List Comprehension Tasks in Python

List comprehension is one of Python’s most powerful and elegant features. It lets you create new lists from existing ones in a single, readable line of code.

Basic Syntax

# [expression for item in iterable if condition]
squares = [x**2 for x in range(10)]
print(squares)  # [0, 1, 4, 9, 16, 25, 36, 49, 64, 81]

Squares of Even Numbers

even_squares = [x**2 for x in range(1, 11) if x % 2 == 0]
print(even_squares)  # Output: [4, 16, 36, 64, 100]

Filter Strings by Length

words = ["cat", "elephant", "dog", "hippopotamus", "ox"]
long_words = [w for w in words if len(w) > 4]
print(long_words)  # Output: ['elephant', 'hippopotamus']

Convert to Uppercase

fruits = ["apple", "banana", "cherry"]
upper_fruits = [f.upper() for f in fruits]
print(upper_fruits)  # Output: ['APPLE', 'BANANA', 'CHERRY']

Flatten a 2D List

matrix = [[1, 2, 3], [4, 5, 6], [7, 8, 9]]
flat = [num for row in matrix for num in row]
print(flat)  # Output: [1, 2, 3, 4, 5, 6, 7, 8, 9]

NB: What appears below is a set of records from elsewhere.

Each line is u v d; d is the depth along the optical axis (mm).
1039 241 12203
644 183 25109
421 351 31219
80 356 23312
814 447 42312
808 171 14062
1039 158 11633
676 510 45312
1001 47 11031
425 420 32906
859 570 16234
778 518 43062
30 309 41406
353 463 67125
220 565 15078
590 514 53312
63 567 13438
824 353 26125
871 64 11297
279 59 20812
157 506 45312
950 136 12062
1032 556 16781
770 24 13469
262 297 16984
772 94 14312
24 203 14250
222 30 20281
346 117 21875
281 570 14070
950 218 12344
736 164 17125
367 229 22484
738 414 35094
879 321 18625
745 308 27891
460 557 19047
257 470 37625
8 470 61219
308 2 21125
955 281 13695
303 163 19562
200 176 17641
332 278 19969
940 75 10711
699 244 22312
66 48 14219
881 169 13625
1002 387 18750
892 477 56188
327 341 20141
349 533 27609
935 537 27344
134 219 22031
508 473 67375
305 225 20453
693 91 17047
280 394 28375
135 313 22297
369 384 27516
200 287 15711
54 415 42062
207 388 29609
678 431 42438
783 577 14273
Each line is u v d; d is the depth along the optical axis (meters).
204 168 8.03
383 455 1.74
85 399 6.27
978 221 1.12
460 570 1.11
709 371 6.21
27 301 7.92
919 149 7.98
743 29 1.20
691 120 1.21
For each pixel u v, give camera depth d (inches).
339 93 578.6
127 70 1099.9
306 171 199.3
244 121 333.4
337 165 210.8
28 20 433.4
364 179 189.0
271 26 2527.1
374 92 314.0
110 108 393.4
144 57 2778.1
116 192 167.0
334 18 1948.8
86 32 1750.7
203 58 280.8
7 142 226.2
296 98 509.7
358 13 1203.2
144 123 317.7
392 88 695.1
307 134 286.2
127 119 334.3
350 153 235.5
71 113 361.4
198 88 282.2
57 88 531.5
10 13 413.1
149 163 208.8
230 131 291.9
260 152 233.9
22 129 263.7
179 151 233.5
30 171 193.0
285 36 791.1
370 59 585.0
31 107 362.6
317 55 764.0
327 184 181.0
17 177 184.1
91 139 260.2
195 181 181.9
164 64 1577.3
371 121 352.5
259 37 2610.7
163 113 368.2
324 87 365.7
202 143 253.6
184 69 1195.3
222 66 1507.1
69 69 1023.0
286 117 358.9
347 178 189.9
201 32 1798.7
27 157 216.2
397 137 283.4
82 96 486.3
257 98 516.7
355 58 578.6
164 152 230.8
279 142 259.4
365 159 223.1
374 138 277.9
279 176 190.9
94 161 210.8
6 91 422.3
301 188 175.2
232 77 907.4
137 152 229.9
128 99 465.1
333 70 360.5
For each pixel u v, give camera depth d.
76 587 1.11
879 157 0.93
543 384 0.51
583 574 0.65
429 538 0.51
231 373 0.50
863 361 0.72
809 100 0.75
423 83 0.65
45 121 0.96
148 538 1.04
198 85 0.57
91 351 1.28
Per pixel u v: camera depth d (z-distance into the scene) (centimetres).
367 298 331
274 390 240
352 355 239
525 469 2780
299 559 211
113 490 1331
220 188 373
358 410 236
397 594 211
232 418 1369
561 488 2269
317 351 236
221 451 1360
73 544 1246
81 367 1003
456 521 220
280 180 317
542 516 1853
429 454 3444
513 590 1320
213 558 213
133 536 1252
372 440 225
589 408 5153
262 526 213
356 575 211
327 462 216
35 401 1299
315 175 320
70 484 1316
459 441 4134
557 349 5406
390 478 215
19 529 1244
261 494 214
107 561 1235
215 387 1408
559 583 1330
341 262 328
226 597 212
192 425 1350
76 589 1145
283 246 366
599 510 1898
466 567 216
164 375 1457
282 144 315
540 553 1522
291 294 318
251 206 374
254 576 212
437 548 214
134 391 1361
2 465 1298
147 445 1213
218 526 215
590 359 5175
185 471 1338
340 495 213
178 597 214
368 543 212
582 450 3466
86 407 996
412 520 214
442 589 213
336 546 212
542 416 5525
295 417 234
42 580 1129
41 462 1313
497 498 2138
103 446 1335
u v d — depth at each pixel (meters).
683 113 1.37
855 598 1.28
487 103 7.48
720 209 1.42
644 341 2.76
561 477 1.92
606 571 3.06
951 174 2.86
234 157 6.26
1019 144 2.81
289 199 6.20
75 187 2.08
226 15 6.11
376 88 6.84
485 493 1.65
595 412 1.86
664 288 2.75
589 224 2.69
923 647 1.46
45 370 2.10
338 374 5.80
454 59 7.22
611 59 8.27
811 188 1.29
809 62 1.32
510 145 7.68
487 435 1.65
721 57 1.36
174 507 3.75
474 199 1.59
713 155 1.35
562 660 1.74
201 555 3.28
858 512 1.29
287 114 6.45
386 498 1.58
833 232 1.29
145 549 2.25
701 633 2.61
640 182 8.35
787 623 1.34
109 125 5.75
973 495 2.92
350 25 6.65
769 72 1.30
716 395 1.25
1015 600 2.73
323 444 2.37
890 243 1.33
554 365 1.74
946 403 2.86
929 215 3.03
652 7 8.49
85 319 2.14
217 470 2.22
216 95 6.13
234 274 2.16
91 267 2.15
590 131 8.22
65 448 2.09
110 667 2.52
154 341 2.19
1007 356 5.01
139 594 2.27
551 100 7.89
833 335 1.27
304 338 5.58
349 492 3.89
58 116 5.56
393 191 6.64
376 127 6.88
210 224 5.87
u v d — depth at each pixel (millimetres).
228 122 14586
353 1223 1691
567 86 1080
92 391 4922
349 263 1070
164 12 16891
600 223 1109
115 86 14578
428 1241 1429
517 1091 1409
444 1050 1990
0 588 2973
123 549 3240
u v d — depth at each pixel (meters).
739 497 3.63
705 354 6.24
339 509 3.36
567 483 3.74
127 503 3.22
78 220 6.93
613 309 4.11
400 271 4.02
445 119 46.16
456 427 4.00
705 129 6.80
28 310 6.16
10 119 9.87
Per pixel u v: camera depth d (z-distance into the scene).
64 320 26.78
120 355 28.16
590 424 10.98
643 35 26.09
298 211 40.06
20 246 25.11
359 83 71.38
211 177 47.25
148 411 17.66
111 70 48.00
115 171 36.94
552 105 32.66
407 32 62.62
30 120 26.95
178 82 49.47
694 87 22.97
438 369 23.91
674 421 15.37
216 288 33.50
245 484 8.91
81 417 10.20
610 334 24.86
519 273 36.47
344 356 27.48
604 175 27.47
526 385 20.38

Dictionary Comprehension Bonus

nums = [1, 2, 3, 4, 5]
squared_dict = {n: n**2 for n in nums}
print(squared_dict)  # Output: {1: 1, 2: 4, 3: 9, 4: 16, 5: 25}

Key Takeaway

List comprehensions are faster than equivalent for-loops and more readable. Master the pattern [expression for item in iterable if condition] — it appears in almost every Python codebase.